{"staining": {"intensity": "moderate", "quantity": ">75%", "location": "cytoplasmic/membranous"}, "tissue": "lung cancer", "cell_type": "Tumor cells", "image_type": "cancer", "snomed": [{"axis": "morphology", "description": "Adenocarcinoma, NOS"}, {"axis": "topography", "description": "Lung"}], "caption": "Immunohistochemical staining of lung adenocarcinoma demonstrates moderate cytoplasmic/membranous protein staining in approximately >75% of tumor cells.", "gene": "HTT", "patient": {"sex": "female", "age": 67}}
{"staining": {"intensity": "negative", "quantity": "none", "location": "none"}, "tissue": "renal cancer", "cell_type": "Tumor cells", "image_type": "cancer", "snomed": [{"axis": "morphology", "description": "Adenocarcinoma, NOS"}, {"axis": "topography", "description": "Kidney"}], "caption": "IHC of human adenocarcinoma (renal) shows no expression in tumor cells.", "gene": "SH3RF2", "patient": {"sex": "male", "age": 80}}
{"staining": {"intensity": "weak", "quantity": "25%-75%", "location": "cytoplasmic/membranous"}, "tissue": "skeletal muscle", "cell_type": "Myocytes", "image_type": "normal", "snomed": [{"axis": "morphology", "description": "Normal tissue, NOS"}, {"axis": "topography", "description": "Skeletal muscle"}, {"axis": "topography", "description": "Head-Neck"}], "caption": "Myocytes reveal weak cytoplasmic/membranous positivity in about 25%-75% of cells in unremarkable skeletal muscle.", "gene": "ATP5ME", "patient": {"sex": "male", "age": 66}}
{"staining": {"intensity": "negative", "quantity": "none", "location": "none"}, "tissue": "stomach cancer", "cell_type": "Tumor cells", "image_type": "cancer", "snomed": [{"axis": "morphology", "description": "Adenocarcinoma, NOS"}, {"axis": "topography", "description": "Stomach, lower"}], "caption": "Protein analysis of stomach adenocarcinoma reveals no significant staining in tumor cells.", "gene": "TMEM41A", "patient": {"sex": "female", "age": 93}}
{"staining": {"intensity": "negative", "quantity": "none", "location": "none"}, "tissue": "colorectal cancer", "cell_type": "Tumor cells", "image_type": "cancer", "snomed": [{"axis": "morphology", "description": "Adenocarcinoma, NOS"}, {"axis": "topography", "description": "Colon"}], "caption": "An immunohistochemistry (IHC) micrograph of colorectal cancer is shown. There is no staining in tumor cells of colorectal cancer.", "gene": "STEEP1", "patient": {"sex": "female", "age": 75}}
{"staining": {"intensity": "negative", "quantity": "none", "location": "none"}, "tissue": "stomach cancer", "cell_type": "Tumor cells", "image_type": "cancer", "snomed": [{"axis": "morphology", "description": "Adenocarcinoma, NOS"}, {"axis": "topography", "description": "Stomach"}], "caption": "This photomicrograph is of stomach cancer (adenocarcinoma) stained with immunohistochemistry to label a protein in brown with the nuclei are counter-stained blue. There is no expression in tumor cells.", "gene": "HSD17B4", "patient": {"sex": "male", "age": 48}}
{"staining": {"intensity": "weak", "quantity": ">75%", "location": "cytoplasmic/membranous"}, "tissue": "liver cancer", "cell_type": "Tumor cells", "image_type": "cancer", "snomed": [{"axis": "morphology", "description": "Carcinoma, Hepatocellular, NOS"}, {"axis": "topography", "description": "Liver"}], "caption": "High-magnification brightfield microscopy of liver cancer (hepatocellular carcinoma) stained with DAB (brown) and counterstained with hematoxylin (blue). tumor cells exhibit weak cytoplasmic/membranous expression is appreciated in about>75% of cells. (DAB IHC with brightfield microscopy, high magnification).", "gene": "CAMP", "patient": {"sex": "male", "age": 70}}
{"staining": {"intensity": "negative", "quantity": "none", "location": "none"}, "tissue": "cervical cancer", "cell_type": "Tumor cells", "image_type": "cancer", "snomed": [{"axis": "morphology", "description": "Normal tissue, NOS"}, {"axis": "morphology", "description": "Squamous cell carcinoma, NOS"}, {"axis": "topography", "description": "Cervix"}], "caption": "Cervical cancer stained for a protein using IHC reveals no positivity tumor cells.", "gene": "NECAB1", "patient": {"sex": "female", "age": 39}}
++++++
» **To do**
Find and copy each line above that includes the string "Stomach".

» **Exercise solution**
{"staining": {"intensity": "negative", "quantity": "none", "location": "none"}, "tissue": "stomach cancer", "cell_type": "Tumor cells", "image_type": "cancer", "snomed": [{"axis": "morphology", "description": "Adenocarcinoma, NOS"}, {"axis": "topography", "description": "Stomach, lower"}], "caption": "Protein analysis of stomach adenocarcinoma reveals no significant staining in tumor cells.", "gene": "TMEM41A", "patient": {"sex": "female", "age": 93}}
{"staining": {"intensity": "negative", "quantity": "none", "location": "none"}, "tissue": "stomach cancer", "cell_type": "Tumor cells", "image_type": "cancer", "snomed": [{"axis": "morphology", "description": "Adenocarcinoma, NOS"}, {"axis": "topography", "description": "Stomach"}], "caption": "This photomicrograph is of stomach cancer (adenocarcinoma) stained with immunohistochemistry to label a protein in brown with the nuclei are counter-stained blue. There is no expression in tumor cells.", "gene": "HSD17B4", "patient": {"sex": "male", "age": 48}}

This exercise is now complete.